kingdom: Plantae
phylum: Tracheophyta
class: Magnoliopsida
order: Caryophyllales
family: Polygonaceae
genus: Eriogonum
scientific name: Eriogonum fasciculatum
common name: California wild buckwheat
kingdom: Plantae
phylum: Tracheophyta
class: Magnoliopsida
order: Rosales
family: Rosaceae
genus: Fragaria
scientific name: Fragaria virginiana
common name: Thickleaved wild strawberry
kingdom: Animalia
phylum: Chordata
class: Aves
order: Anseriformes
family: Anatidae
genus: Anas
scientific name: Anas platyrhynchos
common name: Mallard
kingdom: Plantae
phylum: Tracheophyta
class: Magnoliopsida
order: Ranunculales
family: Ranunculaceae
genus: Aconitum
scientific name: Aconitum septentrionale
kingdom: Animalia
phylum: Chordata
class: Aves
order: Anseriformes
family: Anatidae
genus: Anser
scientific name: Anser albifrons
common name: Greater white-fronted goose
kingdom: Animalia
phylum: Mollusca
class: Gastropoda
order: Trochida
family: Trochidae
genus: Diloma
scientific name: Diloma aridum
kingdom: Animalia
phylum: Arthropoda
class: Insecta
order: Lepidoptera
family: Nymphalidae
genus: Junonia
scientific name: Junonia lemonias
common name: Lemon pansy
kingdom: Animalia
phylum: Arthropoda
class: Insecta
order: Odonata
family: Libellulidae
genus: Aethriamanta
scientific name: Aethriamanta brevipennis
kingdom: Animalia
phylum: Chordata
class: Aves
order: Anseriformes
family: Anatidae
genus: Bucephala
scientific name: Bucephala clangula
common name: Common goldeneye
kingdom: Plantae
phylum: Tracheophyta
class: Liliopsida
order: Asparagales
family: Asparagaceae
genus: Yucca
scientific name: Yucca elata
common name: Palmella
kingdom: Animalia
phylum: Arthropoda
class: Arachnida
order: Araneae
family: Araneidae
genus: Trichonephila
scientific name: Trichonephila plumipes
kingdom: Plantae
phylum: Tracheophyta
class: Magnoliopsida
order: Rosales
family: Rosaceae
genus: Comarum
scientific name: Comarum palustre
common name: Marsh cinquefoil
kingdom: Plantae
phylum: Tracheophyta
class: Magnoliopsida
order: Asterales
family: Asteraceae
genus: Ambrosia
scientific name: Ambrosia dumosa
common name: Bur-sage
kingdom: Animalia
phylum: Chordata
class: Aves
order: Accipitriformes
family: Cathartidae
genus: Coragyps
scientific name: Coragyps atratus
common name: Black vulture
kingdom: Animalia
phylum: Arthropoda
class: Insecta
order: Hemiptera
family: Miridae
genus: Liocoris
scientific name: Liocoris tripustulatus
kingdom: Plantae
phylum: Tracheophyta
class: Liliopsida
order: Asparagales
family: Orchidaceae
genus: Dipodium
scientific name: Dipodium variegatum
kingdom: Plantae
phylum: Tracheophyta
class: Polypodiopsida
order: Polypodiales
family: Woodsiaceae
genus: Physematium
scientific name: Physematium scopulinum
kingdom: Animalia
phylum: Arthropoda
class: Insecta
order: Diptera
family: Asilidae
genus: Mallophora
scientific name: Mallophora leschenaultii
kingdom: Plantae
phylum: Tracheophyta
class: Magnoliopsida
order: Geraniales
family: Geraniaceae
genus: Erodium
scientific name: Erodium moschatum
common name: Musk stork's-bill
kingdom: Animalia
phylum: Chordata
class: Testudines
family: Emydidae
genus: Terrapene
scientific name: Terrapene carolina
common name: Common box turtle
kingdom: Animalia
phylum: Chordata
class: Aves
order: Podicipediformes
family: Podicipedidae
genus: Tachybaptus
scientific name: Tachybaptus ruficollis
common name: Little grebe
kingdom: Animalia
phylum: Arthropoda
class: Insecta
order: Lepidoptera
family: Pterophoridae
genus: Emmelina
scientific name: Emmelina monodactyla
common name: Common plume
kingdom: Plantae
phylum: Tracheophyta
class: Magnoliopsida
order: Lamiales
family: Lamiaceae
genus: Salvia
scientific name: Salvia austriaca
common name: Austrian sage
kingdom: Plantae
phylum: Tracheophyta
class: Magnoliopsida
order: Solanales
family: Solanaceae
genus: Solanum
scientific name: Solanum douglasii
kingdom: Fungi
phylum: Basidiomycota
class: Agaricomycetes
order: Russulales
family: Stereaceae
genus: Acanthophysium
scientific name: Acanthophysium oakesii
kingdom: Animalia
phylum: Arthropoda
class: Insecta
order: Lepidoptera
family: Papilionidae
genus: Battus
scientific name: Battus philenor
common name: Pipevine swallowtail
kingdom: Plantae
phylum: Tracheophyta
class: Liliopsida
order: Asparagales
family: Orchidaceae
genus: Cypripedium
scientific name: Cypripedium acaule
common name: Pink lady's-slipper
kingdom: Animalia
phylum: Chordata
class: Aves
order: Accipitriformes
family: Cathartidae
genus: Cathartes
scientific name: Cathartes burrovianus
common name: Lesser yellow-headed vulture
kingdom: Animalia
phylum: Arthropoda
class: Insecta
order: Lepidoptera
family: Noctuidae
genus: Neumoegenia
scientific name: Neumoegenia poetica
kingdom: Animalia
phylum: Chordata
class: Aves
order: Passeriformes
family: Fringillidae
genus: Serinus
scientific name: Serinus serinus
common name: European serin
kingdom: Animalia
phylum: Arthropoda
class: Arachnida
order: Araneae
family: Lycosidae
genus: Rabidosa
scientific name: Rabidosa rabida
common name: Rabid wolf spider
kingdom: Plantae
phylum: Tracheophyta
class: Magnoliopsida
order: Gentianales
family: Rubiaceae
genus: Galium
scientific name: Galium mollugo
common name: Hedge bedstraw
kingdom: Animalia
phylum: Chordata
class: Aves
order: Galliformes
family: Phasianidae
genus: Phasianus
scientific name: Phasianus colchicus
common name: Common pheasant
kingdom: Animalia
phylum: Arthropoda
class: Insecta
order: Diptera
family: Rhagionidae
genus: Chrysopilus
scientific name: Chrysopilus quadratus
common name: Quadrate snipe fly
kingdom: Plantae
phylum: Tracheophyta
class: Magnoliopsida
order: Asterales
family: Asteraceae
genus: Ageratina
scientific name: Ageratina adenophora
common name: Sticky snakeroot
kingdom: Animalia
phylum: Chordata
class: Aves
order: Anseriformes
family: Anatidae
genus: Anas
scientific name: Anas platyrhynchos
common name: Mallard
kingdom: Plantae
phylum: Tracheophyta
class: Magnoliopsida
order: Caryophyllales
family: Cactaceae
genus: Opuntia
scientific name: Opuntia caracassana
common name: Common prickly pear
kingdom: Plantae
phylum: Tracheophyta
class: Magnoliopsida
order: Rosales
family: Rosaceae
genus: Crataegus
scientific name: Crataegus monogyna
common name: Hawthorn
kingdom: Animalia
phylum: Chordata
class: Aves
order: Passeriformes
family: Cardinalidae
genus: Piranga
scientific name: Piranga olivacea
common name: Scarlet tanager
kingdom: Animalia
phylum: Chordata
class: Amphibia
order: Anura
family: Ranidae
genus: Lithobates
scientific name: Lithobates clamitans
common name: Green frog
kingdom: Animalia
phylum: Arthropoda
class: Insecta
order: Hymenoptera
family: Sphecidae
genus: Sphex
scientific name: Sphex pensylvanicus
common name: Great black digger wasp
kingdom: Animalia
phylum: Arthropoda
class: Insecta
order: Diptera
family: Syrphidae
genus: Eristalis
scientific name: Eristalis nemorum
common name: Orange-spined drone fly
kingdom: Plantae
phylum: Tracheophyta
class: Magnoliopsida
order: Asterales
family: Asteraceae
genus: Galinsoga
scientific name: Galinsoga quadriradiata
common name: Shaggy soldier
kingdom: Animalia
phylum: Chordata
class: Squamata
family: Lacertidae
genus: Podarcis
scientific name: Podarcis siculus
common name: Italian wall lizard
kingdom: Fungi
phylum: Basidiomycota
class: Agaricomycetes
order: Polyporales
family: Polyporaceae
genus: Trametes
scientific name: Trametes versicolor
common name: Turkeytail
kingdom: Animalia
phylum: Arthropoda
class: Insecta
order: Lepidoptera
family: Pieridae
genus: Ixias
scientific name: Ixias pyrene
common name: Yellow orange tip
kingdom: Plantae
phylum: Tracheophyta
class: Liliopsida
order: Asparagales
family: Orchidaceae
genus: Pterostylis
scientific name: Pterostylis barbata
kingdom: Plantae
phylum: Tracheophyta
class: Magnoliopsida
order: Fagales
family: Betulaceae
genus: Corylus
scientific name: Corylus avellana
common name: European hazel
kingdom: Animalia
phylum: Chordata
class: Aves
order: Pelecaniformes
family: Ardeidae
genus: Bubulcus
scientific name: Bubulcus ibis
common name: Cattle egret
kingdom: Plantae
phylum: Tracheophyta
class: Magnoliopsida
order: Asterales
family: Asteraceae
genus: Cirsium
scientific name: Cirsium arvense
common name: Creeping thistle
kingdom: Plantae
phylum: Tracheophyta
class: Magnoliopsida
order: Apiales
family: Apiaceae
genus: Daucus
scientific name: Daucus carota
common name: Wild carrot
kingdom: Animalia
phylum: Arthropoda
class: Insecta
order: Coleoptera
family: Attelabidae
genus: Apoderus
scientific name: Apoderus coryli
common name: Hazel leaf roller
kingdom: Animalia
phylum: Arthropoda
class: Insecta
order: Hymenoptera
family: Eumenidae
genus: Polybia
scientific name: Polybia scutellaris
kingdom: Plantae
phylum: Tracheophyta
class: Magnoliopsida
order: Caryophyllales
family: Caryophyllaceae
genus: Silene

» **Written instruction**: Retype the material from its first line through the line with "genus: Junonia", including that line, copying each line without any change.

» **The completed task**:
kingdom: Plantae
phylum: Tracheophyta
class: Magnoliopsida
order: Caryophyllales
family: Polygonaceae
genus: Eriogonum
scientific name: Eriogonum fasciculatum
common name: California wild buckwheat
kingdom: Plantae
phylum: Tracheophyta
class: Magnoliopsida
order: Rosales
family: Rosaceae
genus: Fragaria
scientific name: Fragaria virginiana
common name: Thickleaved wild strawberry
kingdom: Animalia
phylum: Chordata
class: Aves
order: Anseriformes
family: Anatidae
genus: Anas
scientific name: Anas platyrhynchos
common name: Mallard
kingdom: Plantae
phylum: Tracheophyta
class: Magnoliopsida
order: Ranunculales
family: Ranunculaceae
genus: Aconitum
scientific name: Aconitum septentrionale
kingdom: Animalia
phylum: Chordata
class: Aves
order: Anseriformes
family: Anatidae
genus: Anser
scientific name: Anser albifrons
common name: Greater white-fronted goose
kingdom: Animalia
phylum: Mollusca
class: Gastropoda
order: Trochida
family: Trochidae
genus: Diloma
scientific name: Diloma aridum
kingdom: Animalia
phylum: Arthropoda
class: Insecta
order: Lepidoptera
family: Nymphalidae
genus: Junonia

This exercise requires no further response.